-- begin SOURCE MATERIAL --
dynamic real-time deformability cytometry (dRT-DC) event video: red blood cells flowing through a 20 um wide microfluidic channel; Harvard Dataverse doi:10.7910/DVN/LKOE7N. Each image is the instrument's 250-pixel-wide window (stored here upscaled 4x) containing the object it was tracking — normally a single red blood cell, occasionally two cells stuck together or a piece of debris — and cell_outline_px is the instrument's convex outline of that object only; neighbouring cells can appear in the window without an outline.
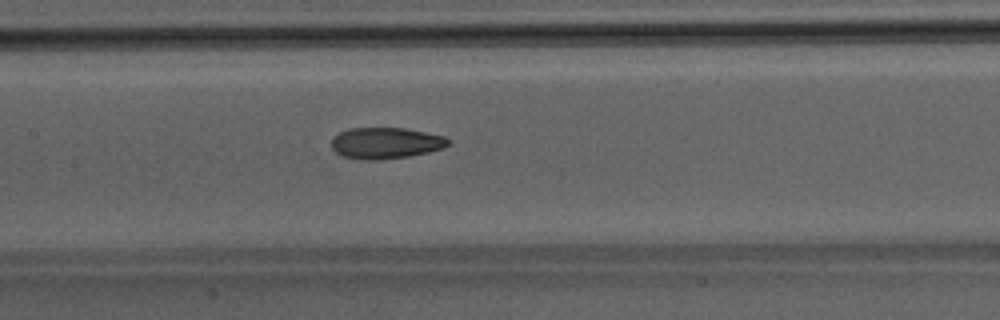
{"species": "Egyptian fruit bat (a non-hibernating species)", "species_latin": "Rousettus aegyptiacus", "temperature_condition": "room temperature", "stored_images_in_passage": 35, "camera_frame_rate_fps": 3000, "um_per_image_px": 0.085, "animal": {"sex": "male"}, "frame": {"image": 1, "passage_image": 11, "time_ms": 3.333, "image_size_px": [1000, 320], "cell_outline_px": [[452, 140], [444, 148], [428, 152], [408, 156], [380, 160], [360, 160], [340, 156], [332, 148], [332, 136], [348, 128], [404, 128], [444, 136]], "centroid_in_image_um": [32.76, 12.17], "position_along_channel_um": 174.6, "area_um2": 21.44}}
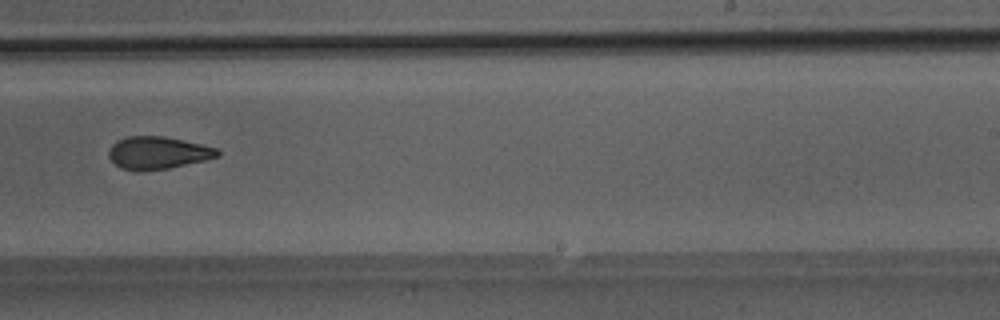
{"frame": {"image": 2, "passage_image": 18, "time_ms": 5.667, "image_size_px": [1000, 320], "cell_outline_px": [[220, 156], [204, 160], [168, 168], [140, 172], [136, 172], [120, 168], [108, 156], [108, 152], [112, 144], [116, 140], [128, 136], [164, 136], [184, 140], [216, 148], [220, 152]], "centroid_in_image_um": [13.38, 12.99], "position_along_channel_um": 275.6, "area_um2": 20.69}}
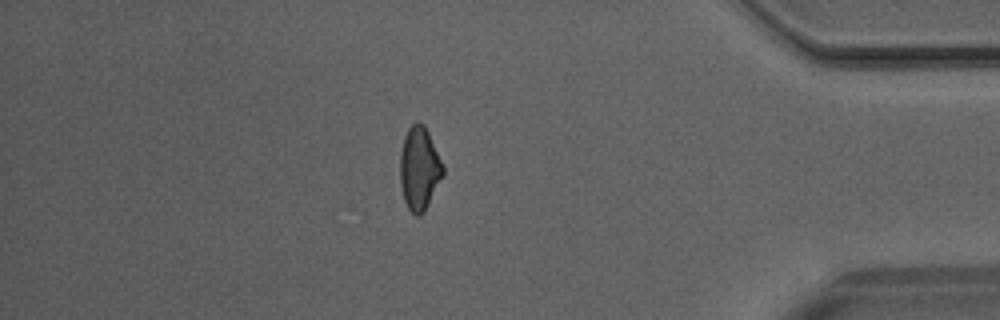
{"frame": {"image": 3, "passage_image": 29, "time_ms": 9.333, "image_size_px": [1000, 320], "cell_outline_px": [[444, 172], [424, 212], [420, 216], [416, 216], [408, 208], [404, 200], [400, 184], [400, 152], [404, 136], [408, 128], [416, 120], [424, 124], [444, 164]], "centroid_in_image_um": [35.63, 14.29], "position_along_channel_um": 399.6, "area_um2": 20.87}}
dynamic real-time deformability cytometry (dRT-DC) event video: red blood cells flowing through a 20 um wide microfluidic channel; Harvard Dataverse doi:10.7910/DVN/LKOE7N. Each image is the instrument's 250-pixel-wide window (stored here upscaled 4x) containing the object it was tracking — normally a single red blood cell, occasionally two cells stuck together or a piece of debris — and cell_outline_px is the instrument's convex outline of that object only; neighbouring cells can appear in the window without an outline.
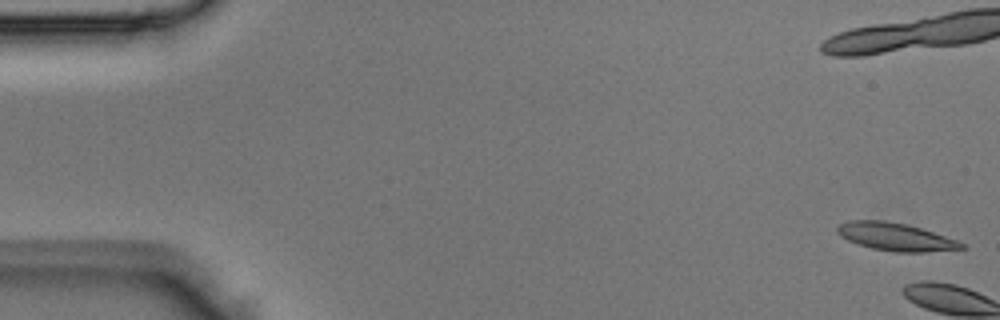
{"species": "Egyptian fruit bat (a non-hibernating species)", "species_latin": "Rousettus aegyptiacus", "temperature_condition": "room temperature", "stored_images_in_passage": 6, "camera_frame_rate_fps": 3000, "um_per_image_px": 0.085, "animal": {"sex": "male"}, "frame": {"image": 1, "passage_image": 1, "time_ms": 0.0, "image_size_px": [1000, 320], "cell_outline_px": [[968, 248], [928, 252], [892, 252], [872, 248], [848, 240], [840, 236], [836, 232], [836, 228], [840, 224], [848, 220], [884, 220], [904, 224], [920, 228], [956, 240], [964, 244]], "centroid_in_image_um": [76.1, 20.13], "position_along_channel_um": 8.9, "area_um2": 20.0}}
-- end SOURCE MATERIAL --
- _OBJECTIVE_
Leave out every picture and copy the rest of the records exactly.

- _EXERCISE RESULT_
dynamic real-time deformability cytometry (dRT-DC) event video: red blood cells flowing through a 20 um wide microfluidic channel; Harvard Dataverse doi:10.7910/DVN/LKOE7N. Each image is the instrument's 250-pixel-wide window (stored here upscaled 4x) containing the object it was tracking — normally a single red blood cell, occasionally two cells stuck together or a piece of debris — and cell_outline_px is the instrument's convex outline of that object only; neighbouring cells can appear in the window without an outline.
{"species": "Egyptian fruit bat (a non-hibernating species)", "species_latin": "Rousettus aegyptiacus", "temperature_condition": "room temperature", "stored_images_in_passage": 35, "camera_frame_rate_fps": 3000, "um_per_image_px": 0.085, "animal": {"sex": "male"}, "frame": {"image": 1, "passage_image": 11, "time_ms": 3.333, "image_size_px": [1000, 320], "cell_outline_px": [[452, 140], [444, 148], [428, 152], [408, 156], [380, 160], [360, 160], [340, 156], [332, 148], [332, 136], [348, 128], [404, 128], [444, 136]], "centroid_in_image_um": [32.76, 12.17], "position_along_channel_um": 174.6, "area_um2": 21.44}}
{"frame": {"image": 2, "passage_image": 18, "time_ms": 5.667, "image_size_px": [1000, 320], "cell_outline_px": [[220, 156], [204, 160], [168, 168], [140, 172], [136, 172], [120, 168], [108, 156], [108, 152], [112, 144], [116, 140], [128, 136], [164, 136], [184, 140], [216, 148], [220, 152]], "centroid_in_image_um": [13.38, 12.99], "position_along_channel_um": 275.6, "area_um2": 20.69}}
{"frame": {"image": 3, "passage_image": 29, "time_ms": 9.333, "image_size_px": [1000, 320], "cell_outline_px": [[444, 172], [424, 212], [420, 216], [416, 216], [408, 208], [404, 200], [400, 184], [400, 152], [404, 136], [408, 128], [416, 120], [424, 124], [444, 164]], "centroid_in_image_um": [35.63, 14.29], "position_along_channel_um": 399.6, "area_um2": 20.87}}
dynamic real-time deformability cytometry (dRT-DC) event video: red blood cells flowing through a 20 um wide microfluidic channel; Harvard Dataverse doi:10.7910/DVN/LKOE7N. Each image is the instrument's 250-pixel-wide window (stored here upscaled 4x) containing the object it was tracking — normally a single red blood cell, occasionally two cells stuck together or a piece of debris — and cell_outline_px is the instrument's convex outline of that object only; neighbouring cells can appear in the window without an outline.
{"species": "Egyptian fruit bat (a non-hibernating species)", "species_latin": "Rousettus aegyptiacus", "temperature_condition": "room temperature", "stored_images_in_passage": 6, "camera_frame_rate_fps": 3000, "um_per_image_px": 0.085, "animal": {"sex": "male"}, "frame": {"image": 1, "passage_image": 1, "time_ms": 0.0, "image_size_px": [1000, 320], "cell_outline_px": [[968, 248], [928, 252], [892, 252], [872, 248], [848, 240], [840, 236], [836, 232], [836, 228], [840, 224], [848, 220], [884, 220], [904, 224], [920, 228], [956, 240], [964, 244]], "centroid_in_image_um": [76.1, 20.13], "position_along_channel_um": 8.9, "area_um2": 20.0}}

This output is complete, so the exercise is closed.